For those of you who enjoy a bitter/boozy cocktail at times, like me, you'll find this intriguing.

A Manhattan made with an amaro in place of the vermouth.

An amaro is a bitter Italian digestif (Averna, Cynar, Fernet). Quoting from this Food and Wine article about them:

"Amaro is traditionally made by infusing grape brandy with a (usually secret) mix of herbs, flowers, aromatic bark, citrus peel and spices—a blend that can include anything from cardamom to elderberry flowers. Then it's sweetened with sugar syrup and aged, sometimes for years. It's silky, like a liqueur; bitter and sweet in varying degrees; aromatically complex; and, as far as I'm concerned, both delicious and fascinating."
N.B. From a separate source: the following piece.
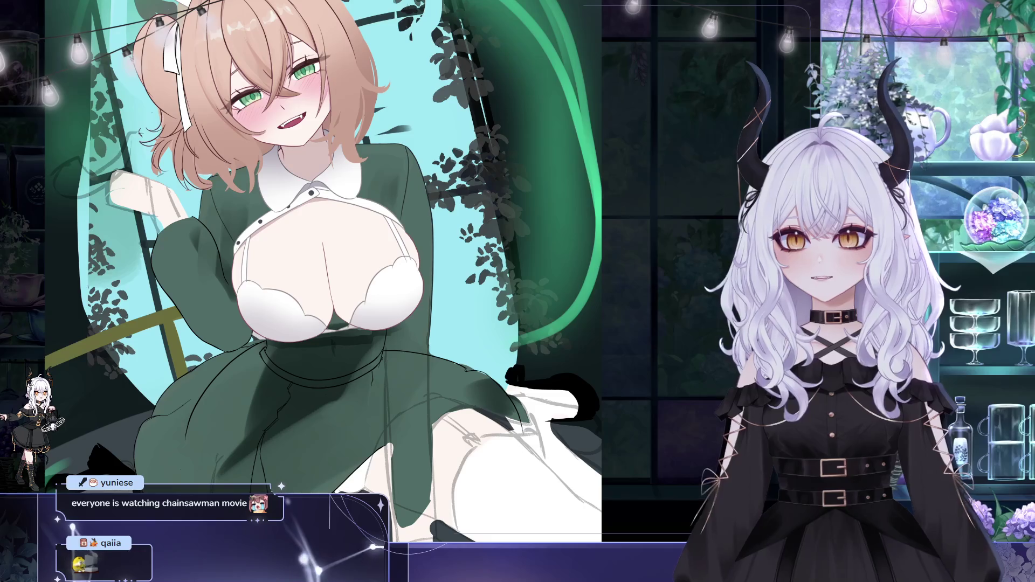
{"action": "scroll", "coordinate": [372, 276], "scroll_direction": "down", "scroll_amount": 2}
Traditionally, they're served neat, maybe with ice, at the end of a meal. But they're fun in cocktails, too.  As I discovered when hubs and I stopped into a local bar for a celebratory drink. DH asked for a Manhattan, and we got into a discussion of Manhattans, and the bartender trotted this out: bourbon, Averna, and angostura bitters.

So I may have found another way to utilize my home supply of amari. I'm also going to try a rye version, with Cardamaro.